Macroeconomics is complicated and political economy is devilish, so it is easy to get lost in the details.  From time to time, it’s good to come up for air—to remember what the fundamental issue is.  In a way, the debate over structural versus cyclical factors invites us to do just that.

Suppose the current recession/depression is mainly structural.  Suppose it is due to an immense misallocation of capital and labor, a failure to foresee what our economy would really demand in the years ahead.  According to this story, we have trained too many masons and anthropologists and invested in too many building cranes and liberal arts colleges, and it will take years to shift our human and produced resources to more valuable pursuits.  (Actually, I think there continues to be an enormous misallocation of investment, but this will become apparent only when the threat of global warming is taken seriously.)  If the structuralist story is right, the ongoing slump is necessary and unavoidable and will end only when we have fashioned the resources for producing the right stuff.
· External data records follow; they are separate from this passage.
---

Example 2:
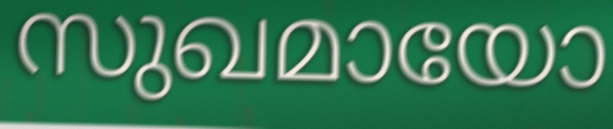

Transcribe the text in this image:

സുഖമായോ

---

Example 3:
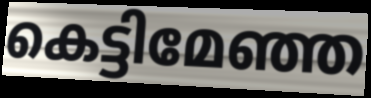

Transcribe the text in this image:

കെട്ടിമേഞ്ഞ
If the cyclical story is predominately true, however, we have neither the wrong people nor the wrong capital stock.  We have all the ingredients it takes to have a vibrant economy that can fully employ our populations and generate a standard of living that surpasses what we had in the past and that keeps growing further.  But think about it: if we have the wherewithal to resume prosperity, what holds us back?  And why should rational people accept any excuses for policies that delay it?

Repeat: we have everything we need, right now, to restart our economies.  All the unemployment, the hardship, the lost opportunities are unnecessary.  That’s the main point.
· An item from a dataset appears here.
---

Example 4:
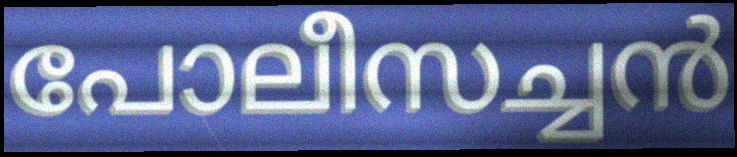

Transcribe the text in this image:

The secondary point is about the why.  There are ultimately two reasons why economies like ours get stuck in a cyclical rut.  The first is that there is a reinforcing cycle of insufficient demand and insufficient investment.  This is where standard countercyclical policy comes in: through fiscal deficits the government increases demand on its own initiative, and through monetary easing an impetus is added to investment.  We are near the limit of what easing can do (diminishing returns to the QE’s), but not anywhere near the limit of fiscal expansion.

The second reason arises in balance sheet recessions: too much private borrowing has taken place, debtors find it difficult to sustain debt service, and both debtors and creditors retrench.  In this case, which is ours, the essential problem is that fulfillment of claims on wealth—both credit claims and equity claims on debt-related assets—interferes with the conditions required for restarting growth.  In other words, the shadow of past wealth creation is depriving new wealth creation of sunlight.  While respecting wealth claims is desirable during normal times, since it supports long-term planning, there come episodes in which a choice must be made between the past and the future.  This is such a time.  Wealth claims need to be trimmed, quickly and sufficiently, in order to reduce leverage and permit economies to return to growth.  We shouldn’t forget the main point, which is that economic growth produces the stuff of which real wealth is made, while satisfying the claims inherited from yesterday only allocates this stuff.  (And in a slumping economy the claims can’t be honored anyway.)

If you accept the cyclical story, and the evidence certainly weighs in its favor, you should not accept another month, much less year after year, of excuses for austerity.